-- EXERCISE BRIEF --
All of the data must be written out verbatim, with pictures excluded.

-- MATERIAL TO PROCESS --
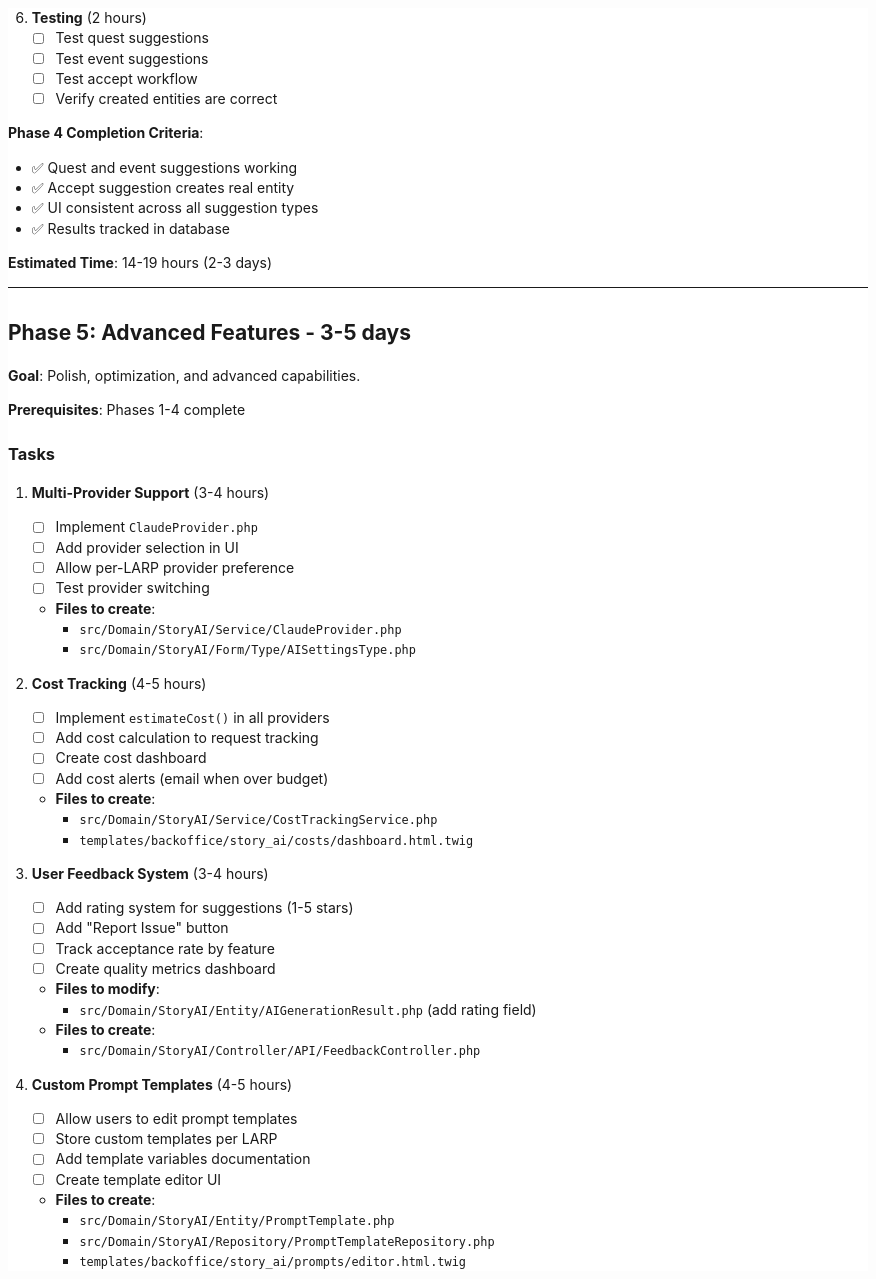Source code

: 6. **Testing** (2 hours)
   - [ ] Test quest suggestions
   - [ ] Test event suggestions
   - [ ] Test accept workflow
   - [ ] Verify created entities are correct

**Phase 4 Completion Criteria**:
- ✅ Quest and event suggestions working
- ✅ Accept suggestion creates real entity
- ✅ UI consistent across all suggestion types
- ✅ Results tracked in database

**Estimated Time**: 14-19 hours (2-3 days)

---

## Phase 5: Advanced Features - 3-5 days

**Goal**: Polish, optimization, and advanced capabilities.

**Prerequisites**: Phases 1-4 complete

### Tasks

1. **Multi-Provider Support** (3-4 hours)
   - [ ] Implement `ClaudeProvider.php`
   - [ ] Add provider selection in UI
   - [ ] Allow per-LARP provider preference
   - [ ] Test provider switching
   - **Files to create**:
     - `src/Domain/StoryAI/Service/ClaudeProvider.php`
     - `src/Domain/StoryAI/Form/Type/AISettingsType.php`

2. **Cost Tracking** (4-5 hours)
   - [ ] Implement `estimateCost()` in all providers
   - [ ] Add cost calculation to request tracking
   - [ ] Create cost dashboard
   - [ ] Add cost alerts (email when over budget)
   - **Files to create**:
     - `src/Domain/StoryAI/Service/CostTrackingService.php`
     - `templates/backoffice/story_ai/costs/dashboard.html.twig`

3. **User Feedback System** (3-4 hours)
   - [ ] Add rating system for suggestions (1-5 stars)
   - [ ] Add "Report Issue" button
   - [ ] Track acceptance rate by feature
   - [ ] Create quality metrics dashboard
   - **Files to modify**:
     - `src/Domain/StoryAI/Entity/AIGenerationResult.php` (add rating field)
   - **Files to create**:
     - `src/Domain/StoryAI/Controller/API/FeedbackController.php`

4. **Custom Prompt Templates** (4-5 hours)
   - [ ] Allow users to edit prompt templates
   - [ ] Store custom templates per LARP
   - [ ] Add template variables documentation
   - [ ] Create template editor UI
   - **Files to create**:
     - `src/Domain/StoryAI/Entity/PromptTemplate.php`
     - `src/Domain/StoryAI/Repository/PromptTemplateRepository.php`
     - `templates/backoffice/story_ai/prompts/editor.html.twig`
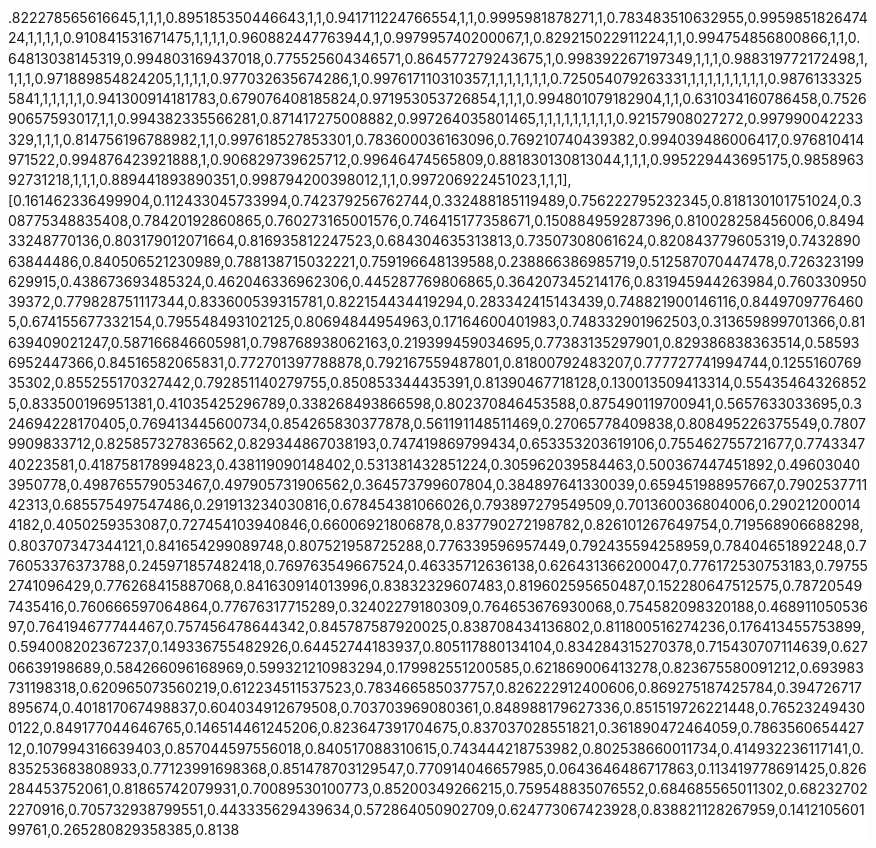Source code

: .822278565616645,1,1,1,0.895185350446643,1,1,0.941711224766554,1,1,0.9995981878271,1,0.783483510632955,0.995985182647424,1,1,1,1,0.910841531671475,1,1,1,1,0.960882447763944,1,0.997995740200067,1,0.829215022911224,1,1,0.994754856800866,1,1,0.64813038145319,0.994803169437018,0.775525604346571,0.864577279243675,1,0.998392267197349,1,1,1,0.988319772172498,1,1,1,1,0.971889854824205,1,1,1,1,0.977032635674286,1,0.997617110310357,1,1,1,1,1,1,1,0.725054079263331,1,1,1,1,1,1,1,1,1,0.98761333255841,1,1,1,1,1,0.941300914181783,0.679076408185824,0.971953053726854,1,1,1,0.994801079182904,1,1,0.631034160786458,0.752690657593017,1,1,0.994382335566281,0.871417275008882,0.997264035801465,1,1,1,1,1,1,1,1,1,0.92157908027272,0.997990042233329,1,1,1,0.814756196788982,1,1,0.997618527853301,0.783600036163096,0.769210740439382,0.994039486006417,0.976810414971522,0.994876423921888,1,0.906829739625712,0.99646474565809,0.881830130813044,1,1,1,0.995229443695175,0.985896392731218,1,1,1,0.889441893890351,0.998794200398012,1,1,0.997206922451023,1,1,1],[0.161462336499904,0.112433045733994,0.742379256762744,0.332488185119489,0.756222795232345,0.818130101751024,0.308775348835408,0.78420192860865,0.760273165001576,0.746415177358671,0.150884959287396,0.810028258456006,0.849433248770136,0.803179012071664,0.816935812247523,0.684304635313813,0.73507308061624,0.820843779605319,0.743289063844486,0.840506521230989,0.788138715032221,0.759196648139588,0.238866386985719,0.512587070447478,0.726323199629915,0.438673693485324,0.462046336962306,0.445287769806865,0.364207345214176,0.831945944263984,0.76033095039372,0.779828751117344,0.833600539315781,0.822154434419294,0.283342415143439,0.748821900146116,0.84497097764605,0.674155677332154,0.795548493102125,0.80694844954963,0.17164600401983,0.748332901962503,0.313659899701366,0.81639409021247,0.587166846605981,0.798768938062163,0.219399459034695,0.77383135297901,0.829386838363514,0.585936952447366,0.84516582065831,0.772701397788878,0.792167559487801,0.81800792483207,0.777727741994744,0.125516076935302,0.855255170327442,0.792851140279755,0.850853344435391,0.81390467718128,0.130013509413314,0.554354643268525,0.833500196951381,0.41035425296789,0.338268493866598,0.802370846453588,0.875490119700941,0.5657633033695,0.324694228170405,0.769413445600734,0.854265830377878,0.561191148511469,0.27065778409838,0.808495226375549,0.78079909833712,0.825857327836562,0.829344867038193,0.747419869799434,0.653353203619106,0.755462755721677,0.774334740223581,0.418758178994823,0.438119090148402,0.531381432851224,0.305962039584463,0.500367447451892,0.496030403950778,0.498765579053467,0.497905731906562,0.364573799607804,0.384897641330039,0.659451988957667,0.790253771142313,0.685575497547486,0.291913234030816,0.678454381066026,0.793897279549509,0.701360036804006,0.290212000144182,0.4050259353087,0.727454103940846,0.66006921806878,0.837790272198782,0.826101267649754,0.719568906688298,0.803707347344121,0.841654299089748,0.807521958725288,0.776339596957449,0.792435594258959,0.78404651892248,0.776053376373788,0.245971857482418,0.769763549667524,0.46335712636138,0.626431366200047,0.776172530753183,0.797552741096429,0.776268415887068,0.841630914013996,0.83832329607483,0.819602595650487,0.152280647512575,0.787205497435416,0.760666597064864,0.77676317715289,0.32402279180309,0.764653676930068,0.754582098320188,0.46891105053697,0.764194677744467,0.757456478644342,0.845787587920025,0.838708434136802,0.811800516274236,0.176413455753899,0.594008202367237,0.149336755482926,0.64452744183937,0.805117880134104,0.834284315270378,0.715430707114639,0.62706639198689,0.584266096168969,0.599321210983294,0.179982551200585,0.621869006413278,0.823675580091212,0.693983731198318,0.620965073560219,0.612234511537523,0.783466585037757,0.826222912400606,0.869275187425784,0.394726717895674,0.401817067498837,0.604034912679508,0.703703969080361,0.848988179627336,0.851519726221448,0.765232494300122,0.849177044646765,0.146514461245206,0.823647391704675,0.837037028551821,0.361890472464059,0.786356065442712,0.107994316639403,0.857044597556018,0.840517088310615,0.743444218753982,0.802538660011734,0.414932236117141,0.835253683808933,0.77123991698368,0.851478703129547,0.770914046657985,0.0643646486717863,0.113419778691425,0.826284453752061,0.81865742079931,0.70089530100773,0.85200349266215,0.759548835076552,0.684685565011302,0.682327022270916,0.705732938799551,0.443335629439634,0.572864050902709,0.624773067423928,0.838821128267959,0.141210560199761,0.265280829358385,0.8138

-- WRITTEN SOLUTION --
Source code

: 6. **Testing** (2 hours)
   - [ ] Test quest suggestions
   - [ ] Test event suggestions
   - [ ] Test accept workflow
   - [ ] Verify created entities are correct

**Phase 4 Completion Criteria**:
- ✅ Quest and event suggestions working
- ✅ Accept suggestion creates real entity
- ✅ UI consistent across all suggestion types
- ✅ Results tracked in database

**Estimated Time**: 14-19 hours (2-3 days)

---

## Phase 5: Advanced Features - 3-5 days

**Goal**: Polish, optimization, and advanced capabilities.

**Prerequisites**: Phases 1-4 complete

### Tasks

1. **Multi-Provider Support** (3-4 hours)
   - [ ] Implement `ClaudeProvider.php`
   - [ ] Add provider selection in UI
   - [ ] Allow per-LARP provider preference
   - [ ] Test provider switching
   - **Files to create**:
     - `src/Domain/StoryAI/Service/ClaudeProvider.php`
     - `src/Domain/StoryAI/Form/Type/AISettingsType.php`

2. **Cost Tracking** (4-5 hours)
   - [ ] Implement `estimateCost()` in all providers
   - [ ] Add cost calculation to request tracking
   - [ ] Create cost dashboard
   - [ ] Add cost alerts (email when over budget)
   - **Files to create**:
     - `src/Domain/StoryAI/Service/CostTrackingService.php`
     - `templates/backoffice/story_ai/costs/dashboard.html.twig`

3. **User Feedback System** (3-4 hours)
   - [ ] Add rating system for suggestions (1-5 stars)
   - [ ] Add "Report Issue" button
   - [ ] Track acceptance rate by feature
   - [ ] Create quality metrics dashboard
   - **Files to modify**:
     - `src/Domain/StoryAI/Entity/AIGenerationResult.php` (add rating field)
   - **Files to create**:
     - `src/Domain/StoryAI/Controller/API/FeedbackController.php`

4. **Custom Prompt Templates** (4-5 hours)
   - [ ] Allow users to edit prompt templates
   - [ ] Store custom templates per LARP
   - [ ] Add template variables documentation
   - [ ] Create template editor UI
   - **Files to create**:
     - `src/Domain/StoryAI/Entity/PromptTemplate.php`
     - `src/Domain/StoryAI/Repository/PromptTemplateRepository.php`
     - `templates/backoffice/story_ai/prompts/editor.html.twig`
Source code

: .822278565616645,1,1,1,0.895185350446643,1,1,0.941711224766554,1,1,0.9995981878271,1,0.783483510632955,0.995985182647424,1,1,1,1,0.910841531671475,1,1,1,1,0.960882447763944,1,0.997995740200067,1,0.829215022911224,1,1,0.994754856800866,1,1,0.64813038145319,0.994803169437018,0.775525604346571,0.864577279243675,1,0.998392267197349,1,1,1,0.988319772172498,1,1,1,1,0.971889854824205,1,1,1,1,0.977032635674286,1,0.997617110310357,1,1,1,1,1,1,1,0.725054079263331,1,1,1,1,1,1,1,1,1,0.98761333255841,1,1,1,1,1,0.941300914181783,0.679076408185824,0.971953053726854,1,1,1,0.994801079182904,1,1,0.631034160786458,0.752690657593017,1,1,0.994382335566281,0.871417275008882,0.997264035801465,1,1,1,1,1,1,1,1,1,0.92157908027272,0.997990042233329,1,1,1,0.814756196788982,1,1,0.997618527853301,0.783600036163096,0.769210740439382,0.994039486006417,0.976810414971522,0.994876423921888,1,0.906829739625712,0.99646474565809,0.881830130813044,1,1,1,0.995229443695175,0.985896392731218,1,1,1,0.889441893890351,0.998794200398012,1,1,0.997206922451023,1,1,1],[0.161462336499904,0.112433045733994,0.742379256762744,0.332488185119489,0.756222795232345,0.818130101751024,0.308775348835408,0.78420192860865,0.760273165001576,0.746415177358671,0.150884959287396,0.810028258456006,0.849433248770136,0.803179012071664,0.816935812247523,0.684304635313813,0.73507308061624,0.820843779605319,0.743289063844486,0.840506521230989,0.788138715032221,0.759196648139588,0.238866386985719,0.512587070447478,0.726323199629915,0.438673693485324,0.462046336962306,0.445287769806865,0.364207345214176,0.831945944263984,0.76033095039372,0.779828751117344,0.833600539315781,0.822154434419294,0.283342415143439,0.748821900146116,0.84497097764605,0.674155677332154,0.795548493102125,0.80694844954963,0.17164600401983,0.748332901962503,0.313659899701366,0.81639409021247,0.587166846605981,0.798768938062163,0.219399459034695,0.77383135297901,0.829386838363514,0.585936952447366,0.84516582065831,0.772701397788878,0.792167559487801,0.81800792483207,0.777727741994744,0.125516076935302,0.855255170327442,0.792851140279755,0.850853344435391,0.81390467718128,0.130013509413314,0.554354643268525,0.833500196951381,0.41035425296789,0.338268493866598,0.802370846453588,0.875490119700941,0.5657633033695,0.324694228170405,0.769413445600734,0.854265830377878,0.561191148511469,0.27065778409838,0.808495226375549,0.78079909833712,0.825857327836562,0.829344867038193,0.747419869799434,0.653353203619106,0.755462755721677,0.774334740223581,0.418758178994823,0.438119090148402,0.531381432851224,0.305962039584463,0.500367447451892,0.496030403950778,0.498765579053467,0.497905731906562,0.364573799607804,0.384897641330039,0.659451988957667,0.790253771142313,0.685575497547486,0.291913234030816,0.678454381066026,0.793897279549509,0.701360036804006,0.290212000144182,0.4050259353087,0.727454103940846,0.66006921806878,0.837790272198782,0.826101267649754,0.719568906688298,0.803707347344121,0.841654299089748,0.807521958725288,0.776339596957449,0.792435594258959,0.78404651892248,0.776053376373788,0.245971857482418,0.769763549667524,0.46335712636138,0.626431366200047,0.776172530753183,0.797552741096429,0.776268415887068,0.841630914013996,0.83832329607483,0.819602595650487,0.152280647512575,0.787205497435416,0.760666597064864,0.77676317715289,0.32402279180309,0.764653676930068,0.754582098320188,0.46891105053697,0.764194677744467,0.757456478644342,0.845787587920025,0.838708434136802,0.811800516274236,0.176413455753899,0.594008202367237,0.149336755482926,0.64452744183937,0.805117880134104,0.834284315270378,0.715430707114639,0.62706639198689,0.584266096168969,0.599321210983294,0.179982551200585,0.621869006413278,0.823675580091212,0.693983731198318,0.620965073560219,0.612234511537523,0.783466585037757,0.826222912400606,0.869275187425784,0.394726717895674,0.401817067498837,0.604034912679508,0.703703969080361,0.848988179627336,0.851519726221448,0.765232494300122,0.849177044646765,0.146514461245206,0.823647391704675,0.837037028551821,0.361890472464059,0.786356065442712,0.107994316639403,0.857044597556018,0.840517088310615,0.743444218753982,0.802538660011734,0.414932236117141,0.835253683808933,0.77123991698368,0.851478703129547,0.770914046657985,0.0643646486717863,0.113419778691425,0.826284453752061,0.81865742079931,0.70089530100773,0.85200349266215,0.759548835076552,0.684685565011302,0.682327022270916,0.705732938799551,0.443335629439634,0.572864050902709,0.624773067423928,0.838821128267959,0.141210560199761,0.265280829358385,0.8138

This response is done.